Begattung aus sicherer Entfernung
Dieses als Eunuchen-Phänomen bekannte Verhalten der Spinnen habe sich wahrscheinlich im Lauf der Evolution als Antwort auf den sexuellen Kannibalismus der Weibchen entwickelt, vermuten Daiqin Li von der National University of Singapore und seine Kollegen von der Slowenischen Akademie der Wissenschaften in Ljubljana. Sie untersuchten das Paarungsverhalten der Radnetzspinne Nephilengys malabarensis, deren Weibchen etwa fünfmal so groß sind wie die wenige Millimeter großen Männchen. Als Begattungsorgan dient den männlichen Spinnen ein umgebildetes vorderes Gliedmaßenpaar, die sogenannten Pedipalpen. Einen Hohlraum an deren vorderem Ende füllen die Männchen zunächst mit Spermien und übertragen diese dann in die Geschlechtsöffnung eines Weibchens, die sich auf der Bauchseite des Hinterleibs befindet. Während dieser Aktion besteht allerdings immer die Gefahr, vom Weibchen gefressen zu werden. Dieses Risiko ist umso höher, je länger die Paarung dauert. Umgekehrt würden bei nur kurzzeitiger Kopulation nur wenige Spermien übertragen. Früher oder später bricht einer der beiden Partner den Vorgang ab, wobei das Begattungsorgan teilweise, meist aber vollständig vom Körper des Männchens abgetrennt wird.

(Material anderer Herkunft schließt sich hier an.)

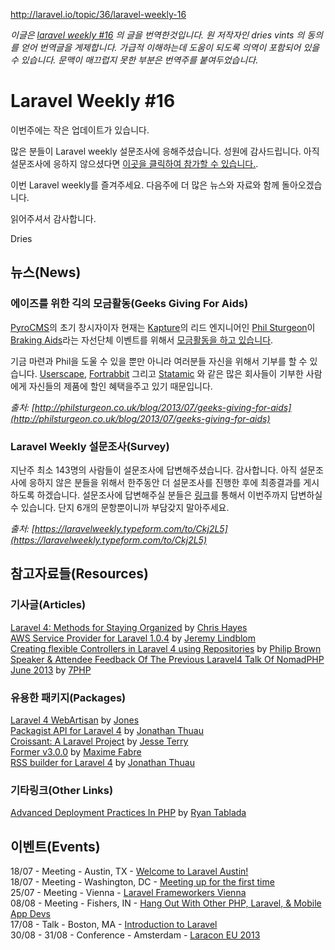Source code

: http://laravel.io/topic/36/laravel-weekly-16

*이글은 [laravel weekly #16](http://laravel.io/topic/36/laravel-weekly-16) 의 글을 번역한것입니다. 원 저작자인 dries vints 의 동의를 얻어 번역글을 게제합니다. 가급적 이해하는데 도움이 되도록 의역이 포함되어 있을 수 있습니다. 문맥이 매끄럽지 못한 부분은 번역주를 붙여두었습니다.*


# Laravel Weekly #16

이번주에는 작은 업데이트가 있습니다.

 많은 분들이 Laravel weekly 설문조사에 응해주셨습니다. 성원에 감사드립니다. 아직 설문조사에 응하지 않으셨다면 [이곳을 클릭하여 참가할 수 있습니다.](https://laravelweekly.typeform.com/to/Ckj2L5).

이번 Laravel weekly를 즐겨주세요. 다음주에 더 많은 뉴스와 자료와 함께 돌아오겠습니다. 

읽어주셔서 감사합니다. 

Dries

## 뉴스(News)

### 에이즈를 위한 긱의 모금활동(Geeks Giving For Aids)

[PyroCMS](https://www.pyrocms.com/)의 초기 창시자이자 현재는 [Kapture](http://www.kaptu.re/)의 리드 엔지니어인 [Phil Sturgeon](https://twitter.com/philsturgeon)이 [Braking Aids](http://brakingaidsride.org/)라는 자선단체 이벤트를 위해서 [모금활동을 하고 있습니다](http://philsturgeon.co.uk/blog/2013/07/geeks-giving-for-aids).

 기금 마련과 Phil을 도울 수 있을 뿐만 아니라 여러분들 자신을 위해서 기부를 할 수 있습니다. [Userscape](http://www.userscape.com/), [Fortrabbit](http://fortrabbit.com/) 그리고 [Statamic](http://statamic.com/) 와 같은 많은 회사들이 기부한 사람에게 자신들의 제품에 할인 혜택을주고 있기 때문입니다.

*출처: [http://philsturgeon.co.uk/blog/2013/07/geeks-giving-for-aids](http://philsturgeon.co.uk/blog/2013/07/geeks-giving-for-aids)*

### Laravel Weekly 설문조사(Survey)

지난주 최소 143명의 사람들이 설문조사에 답변해주셨습니다. 감사합니다. 아직 설문조사에 응하지 않은 분들을 위해서 한주동안 더 설문조사를 진행한 후에 최종결과를 게시하도록 하겠습니다. 설문조사에 답변해주실 분들은 [링크](https://laravelweekly.typeform.com/to/Ckj2L5)를 통해서 이번주까지 답변하실 수 있습니다. 단지 6개의 문항뿐이니까 부담갖지 말아주세요.

*출처: [https://laravelweekly.typeform.com/to/Ckj2L5](https://laravelweekly.typeform.com/to/Ckj2L5)*

## 참고자료들(Resources)

### 기사글(Articles)

[Laravel 4: Methods for Staying Organized](http://chrishayes.ca/blog/code/laravel-4-methods-staying-organized) by [Chris Hayes](http://chrishayes.ca/)  
[AWS Service Provider for Laravel 1.0.4](http://blogs.aws.amazon.com/php/post/TxQU0CC9W7FAUG/AWS-Service-Provider-for-Laravel-1-0-4) by [Jeremy Lindblom](https://twitter.com/jeremeamia)  
[Creating flexible Controllers in Laravel 4 using Repositories](http://culttt.com/2013/07/08/creating-flexible-controllers-in-laravel-4-using-repositories/) by [Philip Brown](https://twitter.com/philipbrown)  
[Speaker & Attendee Feedback Of The Previous Laravel4 Talk Of NomadPHP June 2013](http://7php.com/feedback-nomadphp-june-2013/) by [7PHP](http://7php.com/)  

### 유용한 패키지(Packages)

[Laravel 4 WebArtisan](https://github.com/jn-Jones/web-artisan) by [Jones](https://github.com/JN-Jones)  
[Packagist API for Laravel 4](https://github.com/thujohn/packagist-l4) by [Jonathan Thuau](https://github.com/thujohn)  
[Croissant: A Laravel Project](http://www.developer13.com/post/croissant-a-laravel-project) by [Jesse Terry](http://www.developer13.com/)  
[Former v3.0.0](https://github.com/Anahkiasen/former) by [Maxime Fabre](https://github.com/Anahkiasen)  
[RSS builder for Laravel 4](https://github.com/thujohn/rss-l4) by [Jonathan Thuau](https://github.com/thujohn)

### 기타링크(Other Links)

[Advanced Deployment Practices In PHP](https://leanpub.com/php-deployment) by [Ryan Tablada](http://ryantablada.com/)

## 이벤트(Events)

18/07 - Meeting - Austin, TX - [Welcome to Laravel Austin!](http://www.meetup.com/Laravel-Austin/)  
18/07 - Meeting - Washington, DC - [Meeting up for the first time](http://www.meetup.com/Capital-Laravel-Group/events/127827542/)  
25/07 - Meeting - Vienna - [Laravel Frameworkers Vienna](http://www.meetup.com/Laravel-Frameworkers-Vienna/)  
08/08 - Meeting - Fishers, IN - [Hang Out With Other PHP, Laravel, & Mobile App Devs](http://www.meetup.com/Laravel-Modern-Web-Apps-in-Carmel-Fishers-Indianapolis/events/128471462/)  
17/08 - Talk - Boston, MA - [Introduction to Laravel](http://www.northeastphp.org/talks/view/10/Introduction-to-Laravel)  
30/08 - 31/08 - Conference - Amsterdam - [Laracon EU 2013](http://laracon.eu/2013/)  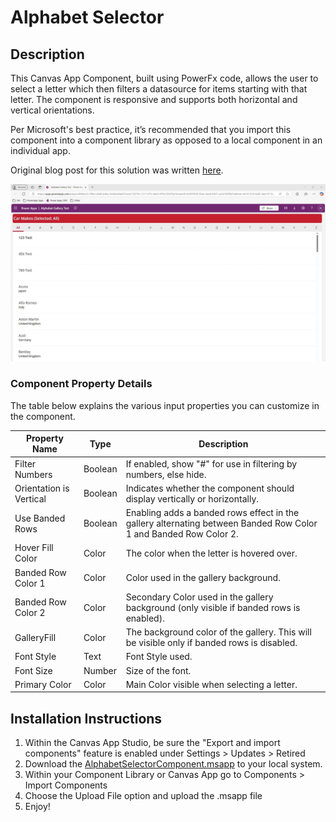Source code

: # Alphabet Selector

## Description

This Canvas App Component, built using PowerFx code, allows the user to select a letter which then filters a datasource for items starting with that letter. The component is responsive and supports both horizontal and vertical orientations. 

Per Microsoft's best practice, it’s recommended that you import this component into a component library as opposed to a local component in an individual app.

Original blog post for this solution was written [here](https://www.openai.com).

![Component Preview](assets/alphagalpreview.gif)

### Component Property Details

The table below explains the various input properties you can customize in the component.

| Property Name               | Type   | Description                                                                 |
|-----------------------------|--------|-----------------------------------------------------------------------------|
| Filter Numbers           | Boolean| If enabled, show "#" for use in filtering by numbers, else hide.            |
| Orientation is Vertical | Boolean| Indicates whether the component should display vertically or horizontally. |
| Use Banded Rows         | Boolean| Enabling adds a banded rows effect in the gallery alternating between Banded Row Color 1 and Banded Row Color 2. |
| Hover Fill Color        | Color  | The color when the letter is hovered over.                                   |
| Banded Row Color 1      | Color  | Color used in the gallery background.                                        |
| Banded Row Color 2      | Color  | Secondary Color used in the gallery background (only visible if banded rows is enabled). |
| GalleryFill            | Color  | The background color of the gallery. This will be visible only if banded rows is disabled. |
| Font Style             | Text   | Font Style used.                                                             |
| Font Size              | Number | Size of the font.                                                           |
| Primary Color           | Color  | Main Color visible when selecting a letter.                                 |

## Installation Instructions

1. Within the Canvas App Studio, be sure the "Export and import components" feature is enabled under Settings > Updates > Retired
2. Download the [AlphabetSelectorComponent.msapp](AlphabetSelectorComponent.msapp) to your local system.
3. Within your Component Library or Canvas App go to Components > Import Components 
4. Choose the Upload File option and upload the .msapp file
5. Enjoy!
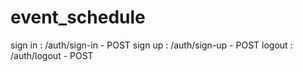 # event_schedule

sign in : /auth/sign-in - POST
sign up : /auth/sign-up - POST
logout : /auth/logout - POST
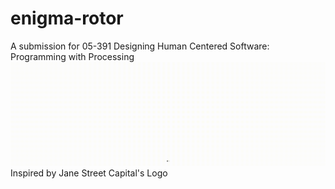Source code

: # enigma-rotor
A submission for 05-391 Designing Human Centered Software: Programming with Processing
![](.resources/enigma_rotor_demo.gif)
Inspired by Jane Street Capital's Logo

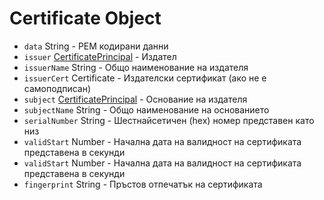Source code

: # Certificate Object

* `data` String - PEM кодирани данни
* `issuer` [CertificatePrincipal](certificate-principal.md) - Издател
* `issuerName` String - Общо наименование на издателя
* `issuerCert` Certificate - Издателски сертификат (ако не е самоподписан)
* `subject` [CertificatePrincipal](certificate-principal.md) - Основание на издателя
* `subjectName` String - Общо наименование на основанието
* `serialNumber` String - Шестнайсетичен (hex) номер представен като низ
* `validStart` Number - Начална дата на валидност на сертификата представена в секунди
* `validStart` Number - Начална дата на валидност на сертификата представена в секунди
* `fingerprint` String - Пръстов отпечатък на сертификата
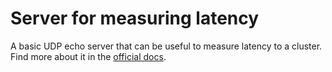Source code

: # Server for measuring latency

A basic UDP echo server that can be useful to measure latency to a cluster. Find more about it in the [official docs](https://playfab.github.io/thundernetes/howtos/latencyserver.html).
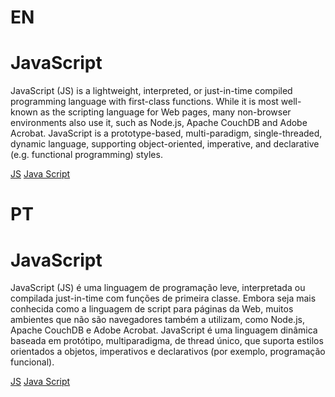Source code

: # EN
# JavaScript

JavaScript (JS) is a lightweight, interpreted, or just-in-time compiled programming language with first-class functions. While it is most well-known as the scripting language for Web pages, many non-browser environments also use it, such as Node.js, Apache CouchDB and Adobe Acrobat. JavaScript is a prototype-based, multi-paradigm, single-threaded, dynamic language, supporting object-oriented, imperative, and declarative (e.g. functional programming) styles.

[JS](https://developer.mozilla.org/en-US/docs/Web/JavaScript)
[Java Script](https://www.javascript.com/)

# PT
# JavaScript

JavaScript (JS) é uma linguagem de programação leve, interpretada ou compilada just-in-time com funções de primeira classe. Embora seja mais conhecida como a linguagem de script para páginas da Web, muitos ambientes que não são navegadores também a utilizam, como Node.js, Apache CouchDB e Adobe Acrobat. JavaScript é uma linguagem dinâmica baseada em protótipo, multiparadigma, de thread único, que suporta estilos orientados a objetos, imperativos e declarativos (por exemplo, programação funcional).

[JS](https://developer.mozilla.org/en-US/docs/Web/JavaScript)
[Java Script](https://www.javascript.com/)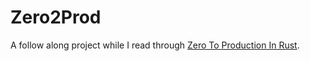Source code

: # Zero2Prod

A follow along project while I read through [Zero To Production In Rust](https://www.zero2prod.com/).
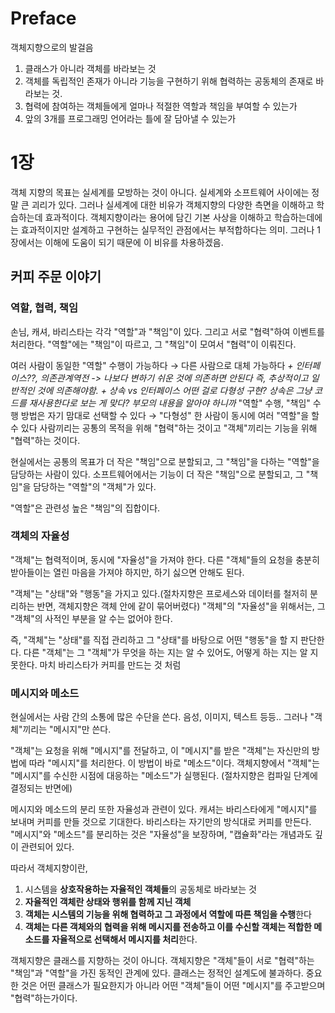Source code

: # Preface

객체지향으로의 발걸음
1. 클래스가 아니라 객체를 바라보는 것
2. 객체를 독립적인 존재가 아니라 기능을 구현하기 위해 협력하는 공동체의 존재로 바라보는 것.
3. 협력에 참여하는 객체들에게 얼마나 적절한 역할과 책임을 부여할 수 있는가
4. 앞의 3개를 프로그래밍 언어라는 틀에 잘 담아낼 수 있는가

# 1장

객체 지향의 목표는 실세계를 모방하는 것이 아니다. 실세계와 소프트웨어 사이에는 정말 큰 괴리가 있다. 
그러나 실세계에 대한 비유가 객체지향의 다양한 측면을 이해하고 학습하는데 효과적이다. 
객체지향이라는 용어에 담긴 기본 사상을 이해하고 학습하는데에는 효과적이지만 설계하고 구현하는 실무적인 관점에서는 부적합하다는 의미.
그러나 1장에서는 이해에 도움이 되기 때문에 이 비유를 차용하겠음.

## 커피 주문 이야기
### 역할, 협력, 책임
손님, 캐셔, 바리스타는 각각 "역할"과 "책임"이 있다. 
그리고 서로 "협력"하여 이벤트를 처리한다.
"역할"에는 "책임"이 따르고, 그 "책임"이 모여서 "협력"이 이뤄진다.

여러 사람이 동일한 "역할" 수행이 가능하다 → 다른 사람으로 대체 가능하다 
*+ 인터페이스??, 의존관계역전 -> 나보다 변하기 쉬운 것에 의존하면 안된다 즉, 추상적이고 일반적인 것에 의존해야함.*
*+ 상속 vs 인터페이스 어떤 걸로 다형성 구현? 상속은 그냥 코드를 재사용한다로 보는 게 맞다? 부모의 내용을 알아야 하니까*
"역할" 수행, "책임" 수행 방법은 자기 맘대로 선택할 수 있다 → "다형성"
한 사람이 동시에 여러 "역할"을 할 수 있다
사람끼리는 공통의 목적을 위해 "협력"하는 것이고 "객체"끼리는 기능을 위해 "협력"하는 것이다.

현실에서는 공통의 목표가 더 작은 "책임"으로 분할되고, 그 "책임"을 다하는 "역할"을 담당하는 사람이 있다.
소프트웨어에서는 기능이 더 작은 "책임"으로 분할되고, 그 "책임"을 담당하는 "역할"의 "객체"가 있다.

"역할"은 관련성 높은 "책임"의 집합이다.

### 객체의 자율성
"객체"는 협력적이며, 동시에 "자율성"을 가져야 한다.
다른 "객체"들의 요청을 충분히 받아들이는 열린 마음을 가져야 하지만, 하기 싫으면 안해도 된다.

"객체"는 "상태"와 "행동"을 가지고 있다.(절차지향은 프로세스와 데이터를 철저히 분리하는 반면, 객체지향은 객체 안에 같이 묶어버렸다)
"객체"의 "자율성"을 위해서는, 그 "객체"의 사적인 부분을 알 수는 없어야 한다. 

즉, "객체"는 "상태"를 직접 관리하고 그 "상태"를 바탕으로 어떤 "행동"을 할 지 판단한다.
다른 "객체"는 그 "객체"가 무엇을 하는 지는 알 수 있어도, 어떻게 하는 지는 알 지 못한다.
마치 바리스타가 커피를 만드는 것 처럼

### 메시지와 메소드
현실에서는 사람 간의 소통에 많은 수단을 쓴다. 음성, 이미지, 텍스트 등등..
그러나 "객체"끼리는 "메시지"만 쓴다.

"객체"는 요청을 위해 "메시지"를 전달하고, 이 "메시지"를 받은 "객체"는 자신만의 방법에 따라 "메시지"를 처리한다. 이 방법이 바로 "메소드"이다.
객체지향에서 "객체"는 "메시지"를 수신한 시점에 대응하는 "메소드"가 실행된다.
(절차지향은 컴파일 단계에 결정되는 반면에)

메시지와 메소드의 분리 또한 자율성과 관련이 있다.
캐셔는 바리스타에게 "메시지"를 보내며 커피를 만들 것으로 기대한다.
바리스타는 자기만의 방식대로 커피를 만든다. 
"메시지"와 "메소드"를 분리하는 것은 "자율성"을 보장하며, "캡슐화"라는 개념과도 깊이 관련되어 있다.

따라서 객체지향이란,
1. 시스템을 **상호작용하는 자율적인 객체들**의 공동체로 바라보는 것
2. **자율적인 객체란 상태와 행위를 함께 지닌 객체**
3. **객체는 시스템의 기능을 위해 협력하고 그 과정에서 역할에 따른 책임을 수행**한다
4. **객체는 다른 객체와의 협력을 위해 메시지를 전송하고 이를 수신할 객체는 적합한 메소드를 자율적으로 선택해서 메시지를 처리**한다.

객체지향은 클래스를 지향하는 것이 아니다.
객체지향은 "객체"들이 서로 "협력"하는 "책임"과 "역할"을 가진 동적인 관계에 있다.
클래스는 정적인 설계도에 불과하다.
중요한 것은 어떤 클래스가 필요한지가 아니라 어떤 "객체"들이 어떤 "메시지"를 주고받으며 "협력"하는가이다.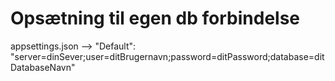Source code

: # Opsætning til egen db forbindelse

appsettings.json --> "Default": "server=dinSever;user=ditBrugernavn;password=ditPassword;database=ditDatabaseNavn"

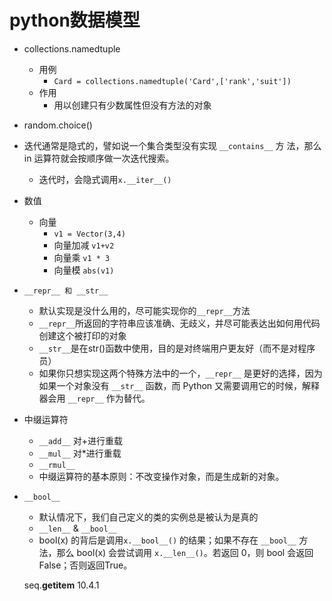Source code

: # python数据模型

- collections.namedtuple
  - 用例
    - `Card = collections.namedtuple('Card',['rank','suit'])`
  - 作用
    - 用以创建只有少数属性但没有方法的对象
- random.choice()
- 迭代通常是隐式的，譬如说一个集合类型没有实现 `__contains__` 方
法，那么 in 运算符就会按顺序做一次迭代搜索。
  - 迭代时，会隐式调用`x.__iter__()`
- 数值
  - 向量
    - `v1 = Vector(3,4)`
    - 向量加减 `v1+v2`
    - 向量乘 `v1 * 3`
    - 向量模 `abs(v1)`

- `__repr__ 和 __str__`
  - 默认实现是没什么用的，尽可能实现你的`__repr__`方法
  - `__repr__`所返回的字符串应该准确、无歧义，并尽可能表达出如何用代码创建这个被打印的对象
  - `__str__`是在str()函数中使用，目的是对终端用户更友好（而不是对程序员）
  - 如果你只想实现这两个特殊方法中的一个，`__repr__` 是更好的选择，因为如果一个对象没有 `__str__` 函数，而 Python 又需要调用它的时候，解释器会用 `__repr__` 作为替代。

- 中缀运算符
  - `__add__` 对+进行重载
  - `__mul__` 对*进行重载
  - `__rmul__`
  - 中缀运算符的基本原则：不改变操作对象，而是生成新的对象。

- `__bool__`
  - 默认情况下，我们自己定义的类的实例总是被认为是真的
  - `__len__` & `__bool__`
  - bool(x) 的背后是调用`x.__bool__()` 的结果；如果不存在 `__bool__` 方法，那么 bool(x) 会尝试调用 `x.__len__()`。若返回 0，则 bool 会返回 False；否则返回True。


  seq.__getitem__  10.4.1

Die Forscher beobachteten 25 Kopulationen, wobei das Männchen in 14 Fällen aufgefressen wurde. Zweidrittel der anfangs vorhandenen Spermien befanden sich unmittelbar nach der Trennung der Tiere noch in dem abgebrochenen Pedipalpen. Ihre Übertragung in den weiblichen Körper setzte sich aber weiter fort – auch in Abwesenheit des Männchens. Das Opfern des Begattungsorgans hat also nicht nur den Zweck, die weibliche Geschlechtsöffnung zu verschließen und so die Übertragung von Spermien eines Rivalen zu erschweren. Es erhöht auch die Zahl der übertragenen Spermien und damit die Chance auf Vaterschaft. Diesem Ziel dient auch eine weitere bereits bekannte Auswirkung der Kastration: Sie verstärkt die Aggressivität des Männchens, das dadurch erfolgreicher Rivalen von “seinem” Weibchen fernhalten kann. Ein Männchen kann mit dieser Strategie in seinem Leben höchstens zwei Weibchen beglücken, da es über zwei Pedipalpen verfügt. Danach lebt es als Eunuch weiter – falls es auch dem zweiten Weibchen entwischen konnte.